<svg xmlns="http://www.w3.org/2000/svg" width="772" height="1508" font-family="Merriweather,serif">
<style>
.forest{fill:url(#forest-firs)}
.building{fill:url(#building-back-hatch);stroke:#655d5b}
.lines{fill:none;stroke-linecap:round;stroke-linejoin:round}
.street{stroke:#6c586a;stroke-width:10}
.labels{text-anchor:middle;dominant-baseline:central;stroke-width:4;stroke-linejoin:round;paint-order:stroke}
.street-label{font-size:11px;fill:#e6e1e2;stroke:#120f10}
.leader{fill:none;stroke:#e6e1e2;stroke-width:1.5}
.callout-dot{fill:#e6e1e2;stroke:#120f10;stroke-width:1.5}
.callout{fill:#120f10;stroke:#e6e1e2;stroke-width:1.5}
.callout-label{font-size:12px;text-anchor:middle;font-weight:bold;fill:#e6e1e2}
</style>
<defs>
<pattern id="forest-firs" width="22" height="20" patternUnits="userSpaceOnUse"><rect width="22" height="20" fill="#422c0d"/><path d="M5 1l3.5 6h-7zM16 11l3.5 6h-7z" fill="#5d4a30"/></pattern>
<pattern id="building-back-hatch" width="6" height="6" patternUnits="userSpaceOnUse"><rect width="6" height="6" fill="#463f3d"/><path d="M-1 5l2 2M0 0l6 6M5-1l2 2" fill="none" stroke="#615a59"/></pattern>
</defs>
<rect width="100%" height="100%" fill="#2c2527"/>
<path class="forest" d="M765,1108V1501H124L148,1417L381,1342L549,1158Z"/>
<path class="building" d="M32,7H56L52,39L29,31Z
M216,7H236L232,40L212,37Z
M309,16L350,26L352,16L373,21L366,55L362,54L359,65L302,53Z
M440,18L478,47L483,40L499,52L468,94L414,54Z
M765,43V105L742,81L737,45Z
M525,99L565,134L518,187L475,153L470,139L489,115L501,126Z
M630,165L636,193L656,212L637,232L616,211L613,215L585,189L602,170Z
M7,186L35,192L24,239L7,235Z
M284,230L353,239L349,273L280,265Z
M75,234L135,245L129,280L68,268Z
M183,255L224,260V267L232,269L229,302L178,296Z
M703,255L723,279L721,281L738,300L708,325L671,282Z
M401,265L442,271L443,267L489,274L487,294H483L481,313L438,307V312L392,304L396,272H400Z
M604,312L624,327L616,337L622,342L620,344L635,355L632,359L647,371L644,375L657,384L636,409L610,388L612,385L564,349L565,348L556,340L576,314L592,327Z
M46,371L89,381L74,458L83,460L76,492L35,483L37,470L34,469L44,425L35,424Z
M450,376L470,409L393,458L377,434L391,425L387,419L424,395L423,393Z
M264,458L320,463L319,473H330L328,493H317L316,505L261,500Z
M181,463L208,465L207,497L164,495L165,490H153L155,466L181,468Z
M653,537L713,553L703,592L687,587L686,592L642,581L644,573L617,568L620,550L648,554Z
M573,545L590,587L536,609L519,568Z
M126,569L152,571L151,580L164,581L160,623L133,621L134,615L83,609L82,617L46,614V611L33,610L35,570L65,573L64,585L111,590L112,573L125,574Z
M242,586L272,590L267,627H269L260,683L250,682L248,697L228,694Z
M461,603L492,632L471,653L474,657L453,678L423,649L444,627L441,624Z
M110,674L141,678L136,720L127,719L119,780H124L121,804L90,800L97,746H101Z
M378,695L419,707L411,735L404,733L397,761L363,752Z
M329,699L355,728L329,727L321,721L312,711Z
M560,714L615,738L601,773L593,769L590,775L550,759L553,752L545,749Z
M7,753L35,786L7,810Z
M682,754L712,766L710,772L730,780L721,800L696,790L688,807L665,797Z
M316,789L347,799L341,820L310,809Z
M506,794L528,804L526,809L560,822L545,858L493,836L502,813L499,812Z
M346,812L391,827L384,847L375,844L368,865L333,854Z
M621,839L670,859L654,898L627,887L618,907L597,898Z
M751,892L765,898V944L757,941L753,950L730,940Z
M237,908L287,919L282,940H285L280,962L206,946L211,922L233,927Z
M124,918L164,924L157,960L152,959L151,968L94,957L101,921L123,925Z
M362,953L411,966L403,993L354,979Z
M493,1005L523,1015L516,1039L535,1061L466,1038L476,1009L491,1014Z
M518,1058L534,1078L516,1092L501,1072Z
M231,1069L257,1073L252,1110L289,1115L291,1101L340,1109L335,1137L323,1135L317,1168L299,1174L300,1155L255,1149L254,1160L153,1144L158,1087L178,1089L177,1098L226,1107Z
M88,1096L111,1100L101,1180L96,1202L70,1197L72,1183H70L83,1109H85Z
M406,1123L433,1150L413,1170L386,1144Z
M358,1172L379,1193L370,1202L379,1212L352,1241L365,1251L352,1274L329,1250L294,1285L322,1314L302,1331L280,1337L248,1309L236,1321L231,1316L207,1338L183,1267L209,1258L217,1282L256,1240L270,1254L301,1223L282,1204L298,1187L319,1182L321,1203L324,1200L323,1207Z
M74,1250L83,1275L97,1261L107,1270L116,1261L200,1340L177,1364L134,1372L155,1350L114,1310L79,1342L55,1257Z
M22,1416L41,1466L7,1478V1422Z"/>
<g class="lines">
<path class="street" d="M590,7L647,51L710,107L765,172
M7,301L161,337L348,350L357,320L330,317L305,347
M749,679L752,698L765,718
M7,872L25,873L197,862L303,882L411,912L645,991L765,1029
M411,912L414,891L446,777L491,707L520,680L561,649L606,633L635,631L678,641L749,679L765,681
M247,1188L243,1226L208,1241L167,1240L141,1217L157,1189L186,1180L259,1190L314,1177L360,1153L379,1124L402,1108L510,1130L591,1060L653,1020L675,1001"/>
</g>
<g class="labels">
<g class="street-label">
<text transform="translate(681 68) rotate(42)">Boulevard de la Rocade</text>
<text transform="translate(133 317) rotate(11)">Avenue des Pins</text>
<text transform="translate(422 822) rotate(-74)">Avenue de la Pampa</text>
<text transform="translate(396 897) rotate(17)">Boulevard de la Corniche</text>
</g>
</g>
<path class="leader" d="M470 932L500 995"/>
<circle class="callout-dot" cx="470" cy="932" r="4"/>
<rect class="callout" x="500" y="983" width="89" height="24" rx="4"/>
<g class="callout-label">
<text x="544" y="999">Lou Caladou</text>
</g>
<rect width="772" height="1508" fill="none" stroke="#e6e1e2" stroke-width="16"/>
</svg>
======
§ Instructions to follow
All of the data needs to be printed once more, exactly.

§ Solution for this exercise
<svg xmlns="http://www.w3.org/2000/svg" width="772" height="1508" font-family="Merriweather,serif">
<style>
.forest{fill:url(#forest-firs)}
.building{fill:url(#building-back-hatch);stroke:#655d5b}
.lines{fill:none;stroke-linecap:round;stroke-linejoin:round}
.street{stroke:#6c586a;stroke-width:10}
.labels{text-anchor:middle;dominant-baseline:central;stroke-width:4;stroke-linejoin:round;paint-order:stroke}
.street-label{font-size:11px;fill:#e6e1e2;stroke:#120f10}
.leader{fill:none;stroke:#e6e1e2;stroke-width:1.5}
.callout-dot{fill:#e6e1e2;stroke:#120f10;stroke-width:1.5}
.callout{fill:#120f10;stroke:#e6e1e2;stroke-width:1.5}
.callout-label{font-size:12px;text-anchor:middle;font-weight:bold;fill:#e6e1e2}
</style>
<defs>
<pattern id="forest-firs" width="22" height="20" patternUnits="userSpaceOnUse"><rect width="22" height="20" fill="#422c0d"/><path d="M5 1l3.5 6h-7zM16 11l3.5 6h-7z" fill="#5d4a30"/></pattern>
<pattern id="building-back-hatch" width="6" height="6" patternUnits="userSpaceOnUse"><rect width="6" height="6" fill="#463f3d"/><path d="M-1 5l2 2M0 0l6 6M5-1l2 2" fill="none" stroke="#615a59"/></pattern>
</defs>
<rect width="100%" height="100%" fill="#2c2527"/>
<path class="forest" d="M765,1108V1501H124L148,1417L381,1342L549,1158Z"/>
<path class="building" d="M32,7H56L52,39L29,31Z
M216,7H236L232,40L212,37Z
M309,16L350,26L352,16L373,21L366,55L362,54L359,65L302,53Z
M440,18L478,47L483,40L499,52L468,94L414,54Z
M765,43V105L742,81L737,45Z
M525,99L565,134L518,187L475,153L470,139L489,115L501,126Z
M630,165L636,193L656,212L637,232L616,211L613,215L585,189L602,170Z
M7,186L35,192L24,239L7,235Z
M284,230L353,239L349,273L280,265Z
M75,234L135,245L129,280L68,268Z
M183,255L224,260V267L232,269L229,302L178,296Z
M703,255L723,279L721,281L738,300L708,325L671,282Z
M401,265L442,271L443,267L489,274L487,294H483L481,313L438,307V312L392,304L396,272H400Z
M604,312L624,327L616,337L622,342L620,344L635,355L632,359L647,371L644,375L657,384L636,409L610,388L612,385L564,349L565,348L556,340L576,314L592,327Z
M46,371L89,381L74,458L83,460L76,492L35,483L37,470L34,469L44,425L35,424Z
M450,376L470,409L393,458L377,434L391,425L387,419L424,395L423,393Z
M264,458L320,463L319,473H330L328,493H317L316,505L261,500Z
M181,463L208,465L207,497L164,495L165,490H153L155,466L181,468Z
M653,537L713,553L703,592L687,587L686,592L642,581L644,573L617,568L620,550L648,554Z
M573,545L590,587L536,609L519,568Z
M126,569L152,571L151,580L164,581L160,623L133,621L134,615L83,609L82,617L46,614V611L33,610L35,570L65,573L64,585L111,590L112,573L125,574Z
M242,586L272,590L267,627H269L260,683L250,682L248,697L228,694Z
M461,603L492,632L471,653L474,657L453,678L423,649L444,627L441,624Z
M110,674L141,678L136,720L127,719L119,780H124L121,804L90,800L97,746H101Z
M378,695L419,707L411,735L404,733L397,761L363,752Z
M329,699L355,728L329,727L321,721L312,711Z
M560,714L615,738L601,773L593,769L590,775L550,759L553,752L545,749Z
M7,753L35,786L7,810Z
M682,754L712,766L710,772L730,780L721,800L696,790L688,807L665,797Z
M316,789L347,799L341,820L310,809Z
M506,794L528,804L526,809L560,822L545,858L493,836L502,813L499,812Z
M346,812L391,827L384,847L375,844L368,865L333,854Z
M621,839L670,859L654,898L627,887L618,907L597,898Z
M751,892L765,898V944L757,941L753,950L730,940Z
M237,908L287,919L282,940H285L280,962L206,946L211,922L233,927Z
M124,918L164,924L157,960L152,959L151,968L94,957L101,921L123,925Z
M362,953L411,966L403,993L354,979Z
M493,1005L523,1015L516,1039L535,1061L466,1038L476,1009L491,1014Z
M518,1058L534,1078L516,1092L501,1072Z
M231,1069L257,1073L252,1110L289,1115L291,1101L340,1109L335,1137L323,1135L317,1168L299,1174L300,1155L255,1149L254,1160L153,1144L158,1087L178,1089L177,1098L226,1107Z
M88,1096L111,1100L101,1180L96,1202L70,1197L72,1183H70L83,1109H85Z
M406,1123L433,1150L413,1170L386,1144Z
M358,1172L379,1193L370,1202L379,1212L352,1241L365,1251L352,1274L329,1250L294,1285L322,1314L302,1331L280,1337L248,1309L236,1321L231,1316L207,1338L183,1267L209,1258L217,1282L256,1240L270,1254L301,1223L282,1204L298,1187L319,1182L321,1203L324,1200L323,1207Z
M74,1250L83,1275L97,1261L107,1270L116,1261L200,1340L177,1364L134,1372L155,1350L114,1310L79,1342L55,1257Z
M22,1416L41,1466L7,1478V1422Z"/>
<g class="lines">
<path class="street" d="M590,7L647,51L710,107L765,172
M7,301L161,337L348,350L357,320L330,317L305,347
M749,679L752,698L765,718
M7,872L25,873L197,862L303,882L411,912L645,991L765,1029
M411,912L414,891L446,777L491,707L520,680L561,649L606,633L635,631L678,641L749,679L765,681
M247,1188L243,1226L208,1241L167,1240L141,1217L157,1189L186,1180L259,1190L314,1177L360,1153L379,1124L402,1108L510,1130L591,1060L653,1020L675,1001"/>
</g>
<g class="labels">
<g class="street-label">
<text transform="translate(681 68) rotate(42)">Boulevard de la Rocade</text>
<text transform="translate(133 317) rotate(11)">Avenue des Pins</text>
<text transform="translate(422 822) rotate(-74)">Avenue de la Pampa</text>
<text transform="translate(396 897) rotate(17)">Boulevard de la Corniche</text>
</g>
</g>
<path class="leader" d="M470 932L500 995"/>
<circle class="callout-dot" cx="470" cy="932" r="4"/>
<rect class="callout" x="500" y="983" width="89" height="24" rx="4"/>
<g class="callout-label">
<text x="544" y="999">Lou Caladou</text>
</g>
<rect width="772" height="1508" fill="none" stroke="#e6e1e2" stroke-width="16"/>
</svg>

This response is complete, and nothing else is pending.